A high-profile recent example that has not gone unnoticed by CCSVI advocates is renal denervation, a treatment for drug-resistant hypertension performed for the first time in Canada at Toronto’s Peter Munk Cardiac Centre in January. The technique to lower blood pressure pioneered by Australian researchers entails snaking a specialized catheter through the groin, then applying a heat source to deactivate nerves on the artery that feeds blood to the kidney.

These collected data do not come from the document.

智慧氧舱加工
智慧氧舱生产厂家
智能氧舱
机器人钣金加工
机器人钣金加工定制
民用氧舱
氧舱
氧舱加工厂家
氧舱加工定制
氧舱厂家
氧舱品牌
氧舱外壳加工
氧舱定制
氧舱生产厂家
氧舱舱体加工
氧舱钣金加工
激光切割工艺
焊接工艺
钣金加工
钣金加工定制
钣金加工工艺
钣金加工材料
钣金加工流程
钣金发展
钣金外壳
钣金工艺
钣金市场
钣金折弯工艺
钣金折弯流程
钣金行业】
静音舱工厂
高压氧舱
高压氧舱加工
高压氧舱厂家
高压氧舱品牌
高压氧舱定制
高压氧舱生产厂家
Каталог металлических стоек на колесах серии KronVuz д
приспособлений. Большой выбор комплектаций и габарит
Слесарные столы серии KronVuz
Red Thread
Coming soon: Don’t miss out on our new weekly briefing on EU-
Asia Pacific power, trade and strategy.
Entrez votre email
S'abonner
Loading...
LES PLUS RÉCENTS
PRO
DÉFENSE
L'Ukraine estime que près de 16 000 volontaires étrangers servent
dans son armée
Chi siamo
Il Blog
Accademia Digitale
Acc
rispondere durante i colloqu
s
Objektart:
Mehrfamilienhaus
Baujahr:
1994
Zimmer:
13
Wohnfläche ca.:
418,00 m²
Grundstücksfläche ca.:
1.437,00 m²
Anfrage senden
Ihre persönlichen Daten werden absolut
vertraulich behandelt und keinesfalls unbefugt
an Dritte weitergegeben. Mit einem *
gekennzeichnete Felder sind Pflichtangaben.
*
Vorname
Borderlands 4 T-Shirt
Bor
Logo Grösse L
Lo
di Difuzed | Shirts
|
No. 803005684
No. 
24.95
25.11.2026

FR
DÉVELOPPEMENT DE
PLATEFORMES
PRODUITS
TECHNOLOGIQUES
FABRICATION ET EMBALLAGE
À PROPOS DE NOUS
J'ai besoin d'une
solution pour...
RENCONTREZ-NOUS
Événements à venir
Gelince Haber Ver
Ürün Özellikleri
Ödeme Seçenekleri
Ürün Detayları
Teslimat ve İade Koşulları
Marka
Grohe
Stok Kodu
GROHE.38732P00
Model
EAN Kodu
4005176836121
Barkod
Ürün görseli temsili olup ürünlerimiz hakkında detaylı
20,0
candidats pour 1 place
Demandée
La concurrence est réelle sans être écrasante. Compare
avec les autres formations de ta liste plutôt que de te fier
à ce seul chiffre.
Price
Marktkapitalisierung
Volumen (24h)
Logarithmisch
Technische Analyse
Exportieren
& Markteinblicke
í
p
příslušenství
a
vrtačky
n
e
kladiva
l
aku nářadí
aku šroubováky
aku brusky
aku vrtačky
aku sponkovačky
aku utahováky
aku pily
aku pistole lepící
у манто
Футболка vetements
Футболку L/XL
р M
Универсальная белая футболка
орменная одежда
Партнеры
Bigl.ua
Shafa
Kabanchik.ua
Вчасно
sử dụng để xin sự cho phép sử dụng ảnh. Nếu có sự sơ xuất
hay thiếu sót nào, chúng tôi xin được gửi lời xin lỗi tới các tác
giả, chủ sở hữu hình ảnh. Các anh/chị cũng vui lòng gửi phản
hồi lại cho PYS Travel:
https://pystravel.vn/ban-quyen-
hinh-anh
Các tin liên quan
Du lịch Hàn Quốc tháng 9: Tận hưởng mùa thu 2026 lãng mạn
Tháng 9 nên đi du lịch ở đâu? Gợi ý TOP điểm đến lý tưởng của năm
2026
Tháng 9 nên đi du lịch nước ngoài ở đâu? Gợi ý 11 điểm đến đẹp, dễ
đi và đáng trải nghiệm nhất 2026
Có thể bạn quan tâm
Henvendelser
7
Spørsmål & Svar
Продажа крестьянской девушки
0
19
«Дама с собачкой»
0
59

The first treatment study involving 106 patients was published in the December 2010 issue of the Lancet: it found blood pressure in 84 per cent of subjects declined (as it did in 35 percent of controls) after six months. “The results [of the study] are not enough for me to be confident,” says Dr. Barry Rubin, the medical director of the Munk Centre who sat on the CIHR panel assessing the need for CCSVI trials. “But it’s enough for me to be interested.” One concern, he notes, is long-term effects on renal nerves as well as the need to repeat the procedure.

Sandy Logan, a nephrologist at Toronto’s Mount Sinai sees promise in the renal denervation procedure but questions the rigor of the science: the study wasn’t double-blinded nor was there a placebo group, he says, adding it was bankrolled by Adrian Inc., the American company that developed the catheter used in the procedure—which cost US$6,000 each. (Clearly, there’s money to be made: in November 2010, a month before the renal denervation study was published in the Lancet, Minneapolis-based Medtronic Inc., the world’s largest medical device company, announced it was buying Adrian for US$800 million cash up front and cash payments equaling revenue growth until 2015.) Logan is currently participating in an independent Belgium-based randomized control trial. Results won’t be available for several years. Until then, Canadians should have access to renal denervation, he says, drawing an analogy to CCSVI: “You have to do properly done studies to know if it’s going to work or not. You can’t just say we’re not going to do it in Canada until we know, because nobody in Canada will have any experience.”

As CCSVI is floated as a trial balloon, the pins are coming out. In a letter posted on CCSVI Coalition yesterday, Dr. Michael Shannon, a former deputy surgeon general and former co-chair of the FPT Steering Committee on Blood Governance, likens the federal stall on CCSVI research to the tainted blood scandal. “It would seem that we have learned nothing from The Krever Commission which very clearly placed the blame for both the HIV and Hepatitis C misadventures of the 80s on the shoulders of the Red Cross and Health Canada,” Shannon writes, claiming the federal government’s “inability and unwillingness to protect the Canadian public” in the blood scandal, which cost thousands of lives and billions of taxpayer dollars in health care costs and lawsuits, was driven in part by financial considerations. He suggests financial constraints are also behind the reluctance to fund CCSVI treatment trials: “I suspect that there is significant budgetary pressure within CIHR,” writes Shannon, who calls for a full disclosure of the CIHR’s deficit situation this year and next. “The lack of definitive action on the part of governments, government agencies such as the CIHR and NGO’s such as the Canadian MS Society is disgraceful unconscionable,” he says, a response that suggests fallout from a private member’s bill—even a defeated one—thrust into the spotlight is just beginning.

*An earlier version of the story stated that the Multiple Sclerosis Society of Canada was at the Minister of Health’s MP briefing meeting. This is incorrect.